Monday, 3 August 2015

10 security mistakes nearly everyone’s guilty of

When it comes to data security, attackers continue to exploit the biggest weakness of all – people. ESET Ireland looks at 10 security mistakes humans continue to make on a daily basis:


1. Poor patching

The sad reality is that most data breaches owe not only to a human mistake, like clicking on a malicious link, but also to a computer system that is running on outdated software. Microsoft is making Patch Tuesday a thing of the past with Windows while most mobile operating systems, including Android and iOS, now have an auto-update feature for mobile applications so users don’t have to do anything.


2. Too trustworthy

People are still too trusting in the digital world. We may have got better at ignoring unsolicited calls and text messages as well as salesmen at our front door, but we are still opening emails and links from people we don’t know. Some of these sometimes redirect to compromised websites.


3. Reusing passwords

The biggest faux-pas computer users continue to make is weak and/or reused passwords, which can be cracked by attackers with brute force attacks. Amazingly, “123456” was still the most popular password in 2014


4. Oversharing on social media

Younger generations are sharing almost every intricate detail of their lives online, leading to the possibility that this information is intercepted, stolen or simply sold onto nefarious actors that will likely use the information for social engineering attacks like phishing emails and links.


5. No security solutions
Anti-virus has changed and evolved in recent years, and its goal is to proactively detect and remove viruses, Trojans, worms and other types of malware in order to keep you safe. Yet some people still don’t have a security solution, even though is one of the first line of defence together with ‘good practices’ and keeping systems up-to-date.
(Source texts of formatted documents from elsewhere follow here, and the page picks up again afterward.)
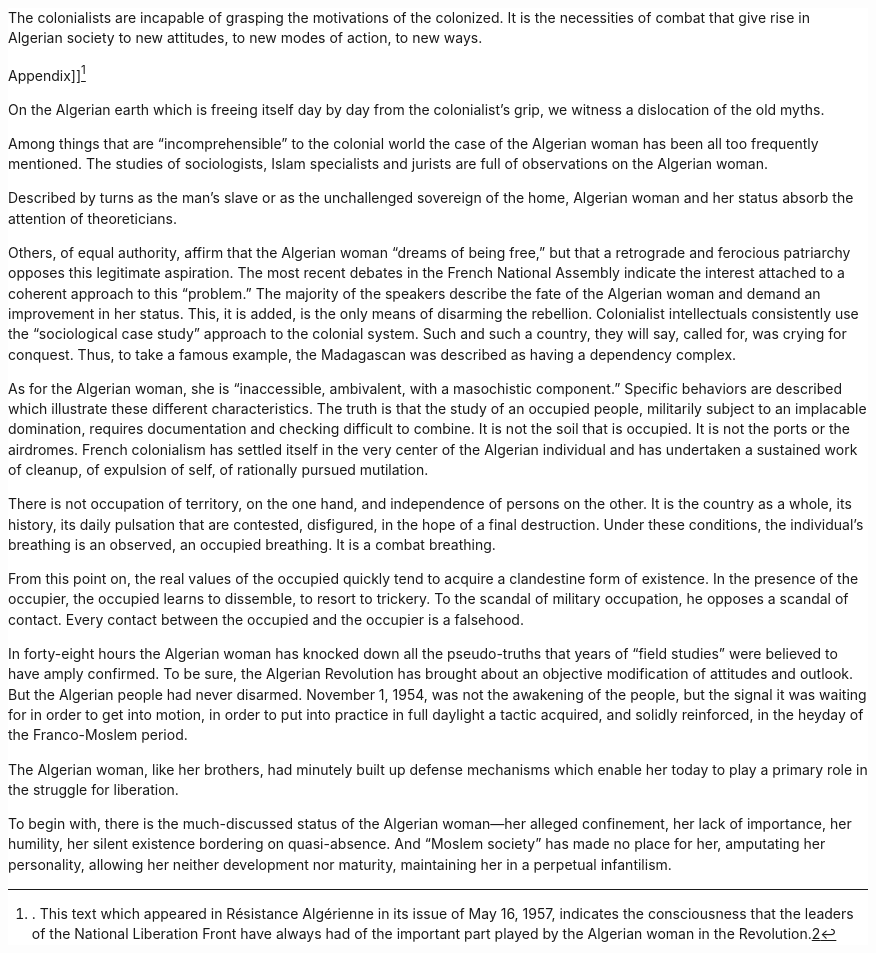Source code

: The colonialists are incapable of grasping the motivations of the colonized. It is the necessities of combat that give rise in Algerian society to new attitudes, to new modes of action, to new ways.

Appendix]][^24]

On the Algerian earth which is freeing itself day by day from the colonialist’s grip, we witness a dislocation of the old myths.

Among things that are “incomprehensible” to the colonial world the case of the Algerian woman has been all too frequently mentioned. The studies of sociologists, Islam specialists and jurists are full of observations on the Algerian woman.

Described by turns as the man’s slave or as the unchallenged sovereign of the home, Algerian woman and her status absorb the attention of theoreticians.

Others, of equal authority, affirm that the Algerian woman “dreams of being free,” but that a retrograde and ferocious patriarchy opposes this legitimate aspiration. The most recent debates in the French National Assembly indicate the interest attached to a coherent approach to this “problem.” The majority of the speakers describe the fate of the Algerian woman and demand an improvement in her status. This, it is added, is the only means of disarming the rebellion. Colonialist intellectuals consistently use the “sociological case study” approach to the colonial system. Such and such a country, they will say, called for, was crying for conquest. Thus, to take a famous example, the Madagascan was described as having a dependency complex.

As for the Algerian woman, she is “inaccessible, ambivalent, with a masochistic component.” Specific behaviors are described which illustrate these different characteristics. The truth is that the study of an occupied people, militarily subject to an implacable domination, requires documentation and checking difficult to combine. It is not the soil that is occupied. It is not the ports or the airdromes. French colonialism has settled itself in the very center of the Algerian individual and has undertaken a sustained work of cleanup, of expulsion of self, of rationally pursued mutilation.

There is not occupation of territory, on the one hand, and independence of persons on the other. It is the country as a whole, its history, its daily pulsation that are contested, disfigured, in the hope of a final destruction. Under these conditions, the individual’s breathing is an observed, an occupied breathing. It is a combat breathing.

From this point on, the real values of the occupied quickly tend to acquire a clandestine form of existence. In the presence of the occupier, the occupied learns to dissemble, to resort to trickery. To the scandal of military occupation, he opposes a scandal of contact. Every contact between the occupied and the occupier is a falsehood.

In forty-eight hours the Algerian woman has knocked down all the pseudo-truths that years of “field studies” were believed to have amply confirmed. To be sure, the Algerian Revolution has brought about an objective modification of attitudes and outlook. But the Algerian people had never disarmed. November 1, 1954, was not the awakening of the people, but the signal it was waiting for in order to get into motion, in order to put into practice in full daylight a tactic acquired, and solidly reinforced, in the heyday of the Franco-Moslem period.

The Algerian woman, like her brothers, had minutely built up defense mechanisms which enable her today to play a primary role in the struggle for liberation.

To begin with, there is the much-discussed status of the Algerian woman—her alleged confinement, her lack of importance, her humility, her silent existence bordering on quasi-absence. And “Moslem society” has made no place for her, amputating her personality, allowing her neither development nor maturity, maintaining her in a perpetual infantilism.


[^1]: . Published in English under the title The Wretched of the Earth, New York, 1965.
[^2]: . Adolfo Gilly is an Argentine journalist who writes for several publications in Latin America, Italy, France and the United States. He is the author of the MR Press book, Inside the Cuban Revolution. This introduction was translated from the Spanish by Nell Salm.[Preface](9780802162243-4.xhtml#_idTextAnchor000)
[^3]: . G.P.R.A.—Gouvernement Provisoire de la République Algérienne, the provisional government of the Algerian Republic. (Translator’s note)
[^4]: . Bellouni—an F.L.N. leader who went over to the French. Harki—an Arab militiaman in the service of the French. (Translator’s note)
[^5]: . Previously Europeans and natives in Algeria had been elected separately, to separate “colleges” having different powers. (Translator’s note)
[^6]: . U.P.C.—Union of Cameroon Populations. A party agitating for independence. (Translator’s note)
[^7]: . F.L.N.—the National Liberation Front. (Translator’s note)[1](9780802162243-4.xhtml#_idTextAnchor000)
[^8]: . We do not here consider rural areas where the woman is often unveiled. Nor do we take into account the Kabyle woman who, except in the large cities, never uses a veil. For the tourist who rarely ventures into the mountains, the Arab woman is first of all one who wears a veil. This originality of the Kabyle woman constitutes, among others, one of the themes of colonialist propaganda bringing out the opposition between Arabs and Berbers. Such studies, devoted to the analysis of psychological modifications, neglect considerations that are properly historical. We shall presently take up this other aspect of Algerian reality in action. Here we shall content ourselves with pointing out that the Kabyle women, in the course of 130 years of domination, have developed other defense mechanisms with respect to the occupier. During the war of liberation their forms of action have likewise assumed absolutely original aspects.
[^9]: . Djellaba—a long, hooded cloak. (Translator’s note)
[^10]: . One phenomenon deserves to be recalled. In the course of the Moroccan people’s struggle for liberation, and chiefly in the cities, the white veil was replaced by the black veil. This important modification is explained by the Moroccan women’s desire to express their attachment to His Majesty Mohammed V. It will be remembered that it was immediately after the exiling of the King of Morocco that the black veil, a sign of mourning, made its appearance. It is worth noting that black, in Moroccan or Arab society, has never expressed mourning or affliction. As a combat measure, the adoption of black is a response to the desire to exert a symbolic pressure on the occupier, and hence to make a logical choice of one’s own symbols.
[^11]: . The haïk—the Arab name for the big square veil worn by Arab women, covering the face and the whole body. (Translator’s note)
[^12]: . See Appendix at the end of this chapter.
[^13]: . The ground is prepared in the school establishments as well. The teachers to whom the parents have entrusted their children soon acquire the habit of passing severe judgment on the fate of woman in Algerian society. “We firmly hope that you at least will be strong enough to impose your point of view. . . .” Schools for “young Moslem girls” are multiplying. At their pupils’ approach to puberty, the teachers or the nuns exercise a truly exceptional activity. The mothers are first felt out, besieged, and given the mission of shaking up and convincing the father. Much is made of the young student’s prodigious intelligence, her maturity; a picture is painted of the brilliant future that awaits those eager young creatures, and it is none too subtly hinted that it would be criminal if the child’s schooling were interrupted. The shortcomings of colonized society are conceded, and it is proposed that the young student be sent to boarding school in order to spare the parents the criticism of “­narrow-minded neighbors.” For the specialist in colonial affairs, veterans and the “developed” natives are the commandos who are entrusted with destroying the cultural resistance of a colonized country. The regions are accordingly classified in terms of the number of developed “active units,” in other words, agents of erosion of the national culture that they contain.
[^14]: . fellah—a peasant. (Translator’s note)
[^15]: . Attention must be called to a frequent attitude, on the part of European women in particular, with regard to a special category of evolved natives. Certain unveiled Algerian women turn themselves into perfect Westerners with amazing rapidity and unsuspected ease. European women feel a certain uneasiness in the presence of these women. Frustrated in the presence of the veil, they experience a similar impression before the bared face, before that unabashed body which has lost all awkwardness, all timidity, and become downright offensive. Not only is the satisfaction of supervising the evolution and correcting the mistakes of the unveiled woman withdrawn from the European woman, but she feels herself challenged on the level of feminine charm, of elegance, and even sees a competitor in this novice metamorphosed into a professional, a neophyte transformed into a propagandist. The European woman has no choice but to make common cause with the Algerian man who had fiercely flung the unveiled woman into the camp of evil and of depravation. “Really!” the European women will exclaim, “these unveiled women are quite amoral and shameless.” Integration, in order to be successful, seems indeed to have to be simply a continued, accepted paternalism.
[^16]: . djebel—mountain. (Translator’s note)
[^17]: . We are mentioning here only realities known to the enemy. We therefore say nothing about the new forms of action adopted by women in the Revolution. Since 1958, in fact, the tortures inflicted on women militants have enabled the occupier to have an idea of the strategy used by women. Today new adaptations have developed. It will therefore be understood if we are silent as to these.
[^18]: . fidaï—a death volunteer, in the Islamic tradition. (Translator’s note)
[^19]: . douar—a village. (Translator’s note)
[^20]: . Froger, one of the colonialist leaders. Executed by a fidaï in late 1956.
[^21]: . The woman, who before the Revolution never left the house without being accompanied by her mother or her husband, is now entrusted with special missions such as going from Oran to Constantine or Algiers. For several days, all by herself, carrying directives of capital importance for the Revolution, she takes the train, spends the night with an unknown family, among militants. Here too she must harmonize her movements, for the enemy is on the lookout for any false step. But the important thing here is that the husband makes no difficulty about letting his wife leave on an assignment. He will make it, in fact, a point of pride to say to the liaison agent when the latter returns, “You see, everything has gone well in your absence.” The Algerian’s age-old jealousy, his “congenital” suspiciousness, have melted on contact with the Revolution. It must be pointed out also that militants who are being sought by the police take refuge with other militants not yet identified by the occupier. In such cases the woman, left alone all day with the fugitive, is the one who gets him his food, the newspapers, the mail, showing no trace of suspicion or fear. Involved in the struggle, the husband or the father learns to look upon the relations between the sexes in a new light. The militant man discovers the militant woman, and jointly they create new dimensions for Algerian society.
[^22]: . R.A.S.—Rien à signaler—a military abbreviation for “Nothing to report.”
[^23]: . See Chapter 5.
[^24]: . This text which appeared in Résistance Algérienne in its issue of May 16, 1957, indicates the consciousness that the leaders of the National Liberation Front have always had of the important part played by the Algerian woman in the Revolution.[2](9780802162243-4.xhtml#_idTextAnchor000)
6. ‘It won’t happen to me’

Individuals and businesses continue to take the approach of ‘it won’t happen to me’, ignore essential security practises and thus express surprise when they lose data, money or information as a result of a hack.


7. Leaving devices unattended

A simple mistake many of us continue to make is leaving desktop computers or laptops unattended and unlocked. The same also applies to personal devices like smartphones and tablets. The biggest risk of course is the theft of the device, but unlocked devices could also leave users exposed to data theft or ‘shoulder surfing’ spying.


8. Browsing on unsecured connections
Sometimes we connect to insecure and open Wi-Fi hotspots, like at coffee shops for example. This Wi-Fi is open, not password protected, and visits to unencrypted websites can potentially allow for an attacker to steal information, like passwords for online banking. If you’re going to be dealing with sensitive materials online, it’s always best to always use your secure home WiFi connection.


9. Ignoring SSL certificate warnings
Ever visited a website only to be greeted by a security warning that it was an unsafe connection? You probably have at some point, and might well have continued onto that unsafe website. Google recently redesigned its security warnings after finding that Chrome users ignore 70% of warnings.


10. Downloading apps from third-parties

It’s less common now, but some smartphone and tablet owners do still download applications from third-party websites and application stores, and this represents a massive risk. Some of these stores contain applications that are malicious or which appear legitimate, but which have in fact been repackaged with malicious code.